WHAT YOU WILL DO: Could you return the data that follows exactly, minus the images?

· · ·

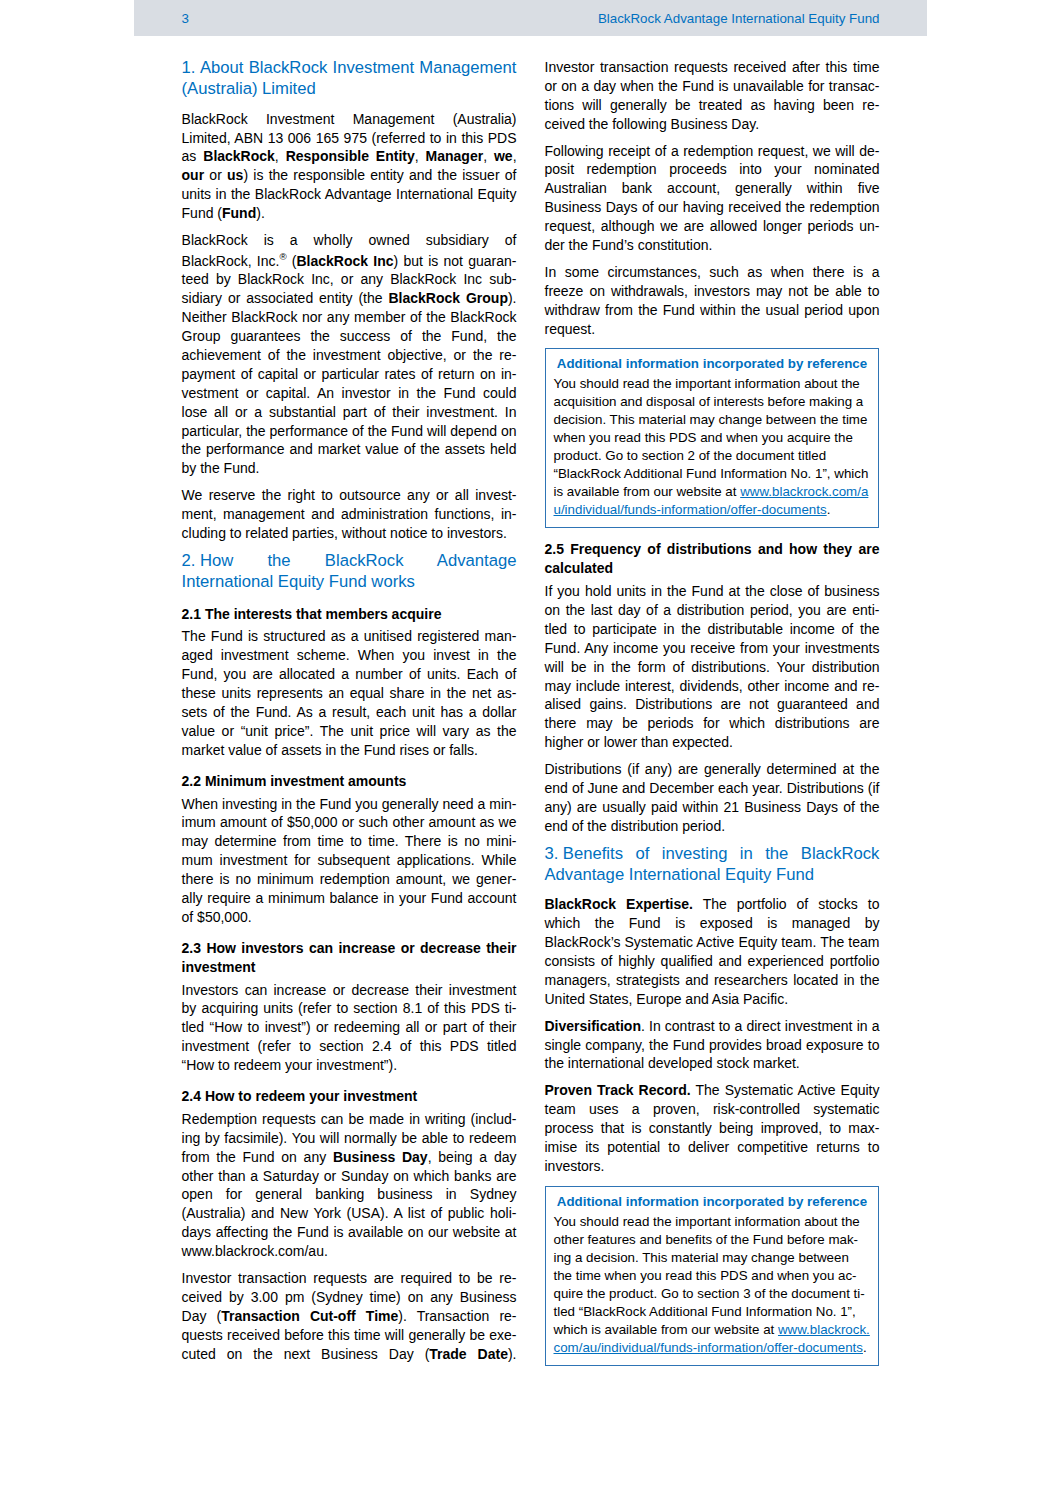3 BlackRock Advantage International Equity Fund
1. About BlackRock Investment Management (Australia) Limited
BlackRock Investment Management (Australia) Limited, ABN 13 006 165 975 (referred to in this PDS as BlackRock, Responsible Entity, Manager, we, our or us) is the responsible entity and the issuer of units in the BlackRock Advantage International Equity Fund (Fund).
BlackRock is a wholly owned subsidiary of BlackRock, Inc.® (BlackRock Inc) but is not guaranteed by BlackRock Inc, or any BlackRock Inc subsidiary or associated entity (the BlackRock Group). Neither BlackRock nor any member of the BlackRock Group guarantees the success of the Fund, the achievement of the investment objective, or the repayment of capital or particular rates of return on investment or capital. An investor in the Fund could lose all or a substantial part of their investment. In particular, the performance of the Fund will depend on the performance and market value of the assets held by the Fund.
We reserve the right to outsource any or all investment, management and administration functions, including to related parties, without notice to investors.
2. How the BlackRock Advantage International Equity Fund works
2.1 The interests that members acquire
The Fund is structured as a unitised registered managed investment scheme. When you invest in the Fund, you are allocated a number of units. Each of these units represents an equal share in the net assets of the Fund. As a result, each unit has a dollar value or “unit price”. The unit price will vary as the market value of assets in the Fund rises or falls.
2.2 Minimum investment amounts
When investing in the Fund you generally need a minimum amount of $50,000 or such other amount as we may determine from time to time. There is no minimum investment for subsequent applications. While there is no minimum redemption amount, we generally require a minimum balance in your Fund account of $50,000.
2.3 How investors can increase or decrease their investment
Investors can increase or decrease their investment by acquiring units (refer to section 8.1 of this PDS titled “How to invest”) or redeeming all or part of their investment (refer to section 2.4 of this PDS titled “How to redeem your investment”).
2.4 How to redeem your investment
Redemption requests can be made in writing (including by facsimile). You will normally be able to redeem from the Fund on any Business Day, being a day other than a Saturday or Sunday on which banks are open for general banking business in Sydney (Australia) and New York (USA). A list of public holidays affecting the Fund is available on our website at www.blackrock.com/au.
Investor transaction requests are required to be received by 3.00 pm (Sydney time) on any Business Day (Transaction Cut-off Time). Transaction requests received before this time will generally be executed on the next Business Day (Trade Date). Investor transaction requests received after this time or on a day when the Fund is unavailable for transactions will generally be treated as having been received the following Business Day.
Following receipt of a redemption request, we will deposit redemption proceeds into your nominated Australian bank account, generally within five Business Days of our having received the redemption request, although we are allowed longer periods under the Fund’s constitution.
In some circumstances, such as when there is a freeze on withdrawals, investors may not be able to withdraw from the Fund within the usual period upon request.
Additional information incorporated by reference
You should read the important information about the acquisition and disposal of interests before making a decision. This material may change between the time when you read this PDS and when you acquire the product. Go to section 2 of the document titled “BlackRock Additional Fund Information No. 1”, which is available from our website at www.blackrock.com/au/individual/funds-information/offer-documents.
2.5 Frequency of distributions and how they are calculated
If you hold units in the Fund at the close of business on the last day of a distribution period, you are entitled to participate in the distributable income of the Fund. Any income you receive from your investments will be in the form of distributions. Your distribution may include interest, dividends, other income and realised gains. Distributions are not guaranteed and there may be periods for which distributions are higher or lower than expected.
Distributions (if any) are generally determined at the end of June and December each year. Distributions (if any) are usually paid within 21 Business Days of the end of the distribution period.
3. Benefits of investing in the BlackRock Advantage International Equity Fund
BlackRock Expertise. The portfolio of stocks to which the Fund is exposed is managed by BlackRock’s Systematic Active Equity team. The team consists of highly qualified and experienced portfolio managers, strategists and researchers located in the United States, Europe and Asia Pacific.
Diversification. In contrast to a direct investment in a single company, the Fund provides broad exposure to the international developed stock market.
Proven Track Record. The Systematic Active Equity team uses a proven, risk-controlled systematic process that is constantly being improved, to maximise its potential to deliver competitive returns to investors.
Additional information incorporated by reference
You should read the important information about the other features and benefits of the Fund before making a decision. This material may change between the time when you read this PDS and when you acquire the product. Go to section 3 of the document titled “BlackRock Additional Fund Information No. 1”, which is available from our website at www.blackrock.com/au/individual/funds-information/offer-documents.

· · ·

RESPONSE:
3 BlackRock Advantage International Equity Fund
1. About BlackRock Investment Management (Australia) Limited
BlackRock Investment Management (Australia) Limited, ABN 13 006 165 975 (referred to in this PDS as BlackRock, Responsible Entity, Manager, we, our or us) is the responsible entity and the issuer of units in the BlackRock Advantage International Equity Fund (Fund).
BlackRock is a wholly owned subsidiary of BlackRock, Inc.® (BlackRock Inc) but is not guaranteed by BlackRock Inc, or any BlackRock Inc subsidiary or associated entity (the BlackRock Group). Neither BlackRock nor any member of the BlackRock Group guarantees the success of the Fund, the achievement of the investment objective, or the repayment of capital or particular rates of return on investment or capital. An investor in the Fund could lose all or a substantial part of their investment. In particular, the performance of the Fund will depend on the performance and market value of the assets held by the Fund.
We reserve the right to outsource any or all investment, management and administration functions, including to related parties, without notice to investors.
2. How the BlackRock Advantage International Equity Fund works
2.1 The interests that members acquire
The Fund is structured as a unitised registered managed investment scheme. When you invest in the Fund, you are allocated a number of units. Each of these units represents an equal share in the net assets of the Fund. As a result, each unit has a dollar value or “unit price”. The unit price will vary as the market value of assets in the Fund rises or falls.
2.2 Minimum investment amounts
When investing in the Fund you generally need a minimum amount of $50,000 or such other amount as we may determine from time to time. There is no minimum investment for subsequent applications. While there is no minimum redemption amount, we generally require a minimum balance in your Fund account of $50,000.
2.3 How investors can increase or decrease their investment
Investors can increase or decrease their investment by acquiring units (refer to section 8.1 of this PDS titled “How to invest”) or redeeming all or part of their investment (refer to section 2.4 of this PDS titled “How to redeem your investment”).
2.4 How to redeem your investment
Redemption requests can be made in writing (including by facsimile). You will normally be able to redeem from the Fund on any Business Day, being a day other than a Saturday or Sunday on which banks are open for general banking business in Sydney (Australia) and New York (USA). A list of public holidays affecting the Fund is available on our website at www.blackrock.com/au.
Investor transaction requests are required to be received by 3.00 pm (Sydney time) on any Business Day (Transaction Cut-off Time). Transaction requests received before this time will generally be executed on the next Business Day (Trade Date). Investor transaction requests received after this time or on a day when the Fund is unavailable for transactions will generally be treated as having been received the following Business Day.
Following receipt of a redemption request, we will deposit redemption proceeds into your nominated Australian bank account, generally within five Business Days of our having received the redemption request, although we are allowed longer periods under the Fund’s constitution.
In some circumstances, such as when there is a freeze on withdrawals, investors may not be able to withdraw from the Fund within the usual period upon request.
Additional information incorporated by reference
You should read the important information about the acquisition and disposal of interests before making a decision. This material may change between the time when you read this PDS and when you acquire the product. Go to section 2 of the document titled “BlackRock Additional Fund Information No. 1”, which is available from our website at www.blackrock.com/au/individual/funds-information/offer-documents.
2.5 Frequency of distributions and how they are calculated
If you hold units in the Fund at the close of business on the last day of a distribution period, you are entitled to participate in the distributable income of the Fund. Any income you receive from your investments will be in the form of distributions. Your distribution may include interest, dividends, other income and realised gains. Distributions are not guaranteed and there may be periods for which distributions are higher or lower than expected.
Distributions (if any) are generally determined at the end of June and December each year. Distributions (if any) are usually paid within 21 Business Days of the end of the distribution period.
3. Benefits of investing in the BlackRock Advantage International Equity Fund
BlackRock Expertise. The portfolio of stocks to which the Fund is exposed is managed by BlackRock’s Systematic Active Equity team. The team consists of highly qualified and experienced portfolio managers, strategists and researchers located in the United States, Europe and Asia Pacific.
Diversification. In contrast to a direct investment in a single company, the Fund provides broad exposure to the international developed stock market.
Proven Track Record. The Systematic Active Equity team uses a proven, risk-controlled systematic process that is constantly being improved, to maximise its potential to deliver competitive returns to investors.
Additional information incorporated by reference
You should read the important information about the other features and benefits of the Fund before making a decision. This material may change between the time when you read this PDS and when you acquire the product. Go to section 3 of the document titled “BlackRock Additional Fund Information No. 1”, which is available from our website at www.blackrock.com/au/individual/funds-information/offer-documents.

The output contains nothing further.